To make matters worse, the dungeons in Final Fantasy II are abstruse to the point where I wonder if the developers were actually trolling players. It was likely to lengthen the experience, and the idea of what was challenging was different back then, but by today’s standards, this is tiresome. Aside from frequent dead ends and treasures that give starter equipment, doors are littered everywhere, leading to the same sized empty square room; players start off in the center of these rooms upon entry and have to walk backward out of it, often risking an encounter. I understand that not every branching path needs to lead to a shiny goodie or mountain of gold, but at least gussy up the room a bit with furniture or a wounded NPC. The most egregious offender here is when dungeons have four doors right next to each other, basically tasking players with picking the right door to progress. If you’re anything like me, you must check each door to ensure you aren’t passing up an awesome new weapon.
Turning off random encounters and boosting stat growth are excellent features that most people will enjoy in the pixel remaster. What else does it offer? Normal furnishings like a Pokedex–ahem, bestiary–and art gallery exist, but most people will turn an eye toward the visuals and absolutely stunning soundtrack arrangement. Again, if you’re anything like me, the pixel remasters have not looked great; I know most of you are going to balk at this, but when I look at screenshots or even watch gameplay, the visuals are far too bright, the background quality in combat doesn’t suit the black edges of the characters, and the font is gross to look at. I’ve changed my opinion since playing Final Fantasy II. First, you can change the font to a retro look, which makes a huge difference in the overall feel, as the former font has a cheap quality. Second, while I maintain that screenshots don’t do the game justice, actually experiencing and interacting with the game makes the visuals far more palatable. They even look good. Indeed, far better than the original version, though I still prefer the PSP iterations.
Originally composed by the legendary Nobuo Uematsu, multiple individuals completed the music arrangement, overseen by Uematsu. While I haven’t played Final Fantasy II until now, I’ve enjoyed its soundtrack for decades. Quibbles regarding story and gameplay aside, the music is absolutely timeless. Typically in games, we associate the soundtrack with the story beats and gameplay that take place simultaneously, which can enhance our enjoyment of the music. The original composition is so strong here that it stands independently and tells a story without context. Similarly, the arrangement brings the bleeps and bloops into the modern era with an outstanding orchestral sound and even adds to original themes, such as the main theme (overworld).
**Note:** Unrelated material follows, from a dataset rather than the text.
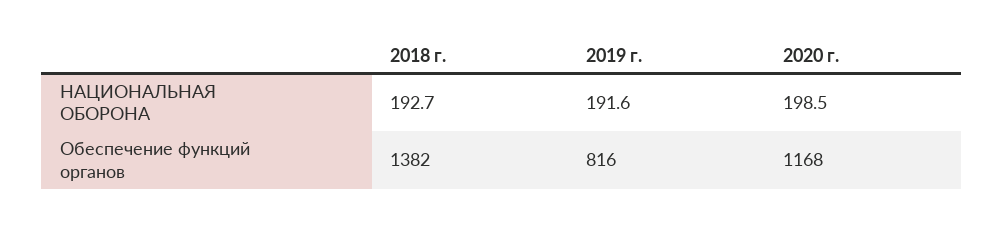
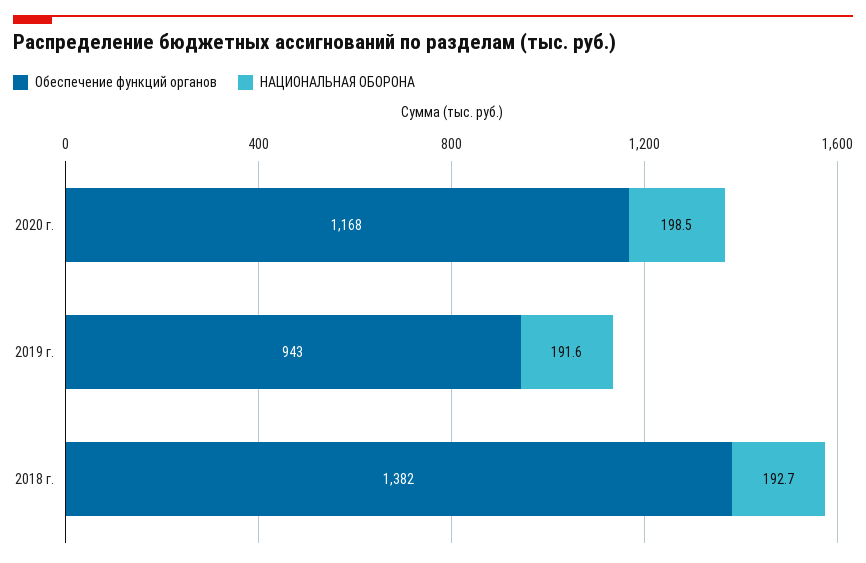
Обеспечение функций органов, 2019 г.: 816 -> 943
Historians (my, aren’t we getting lofty) will sing praises for what Final Fantasy II did for RPGs of the era and today; without a doubt, the developers pushed boundaries and tested new ideas. My take is this: respect the game and its developers for the time they were working and the chances they took to innovate on design. However, acknowledge that this isn’t something most people will want to enjoy in today’s gaming landscape for purely narrative or gameplay reasons. Final Fantasy II may be an important game, but not necessarily fun.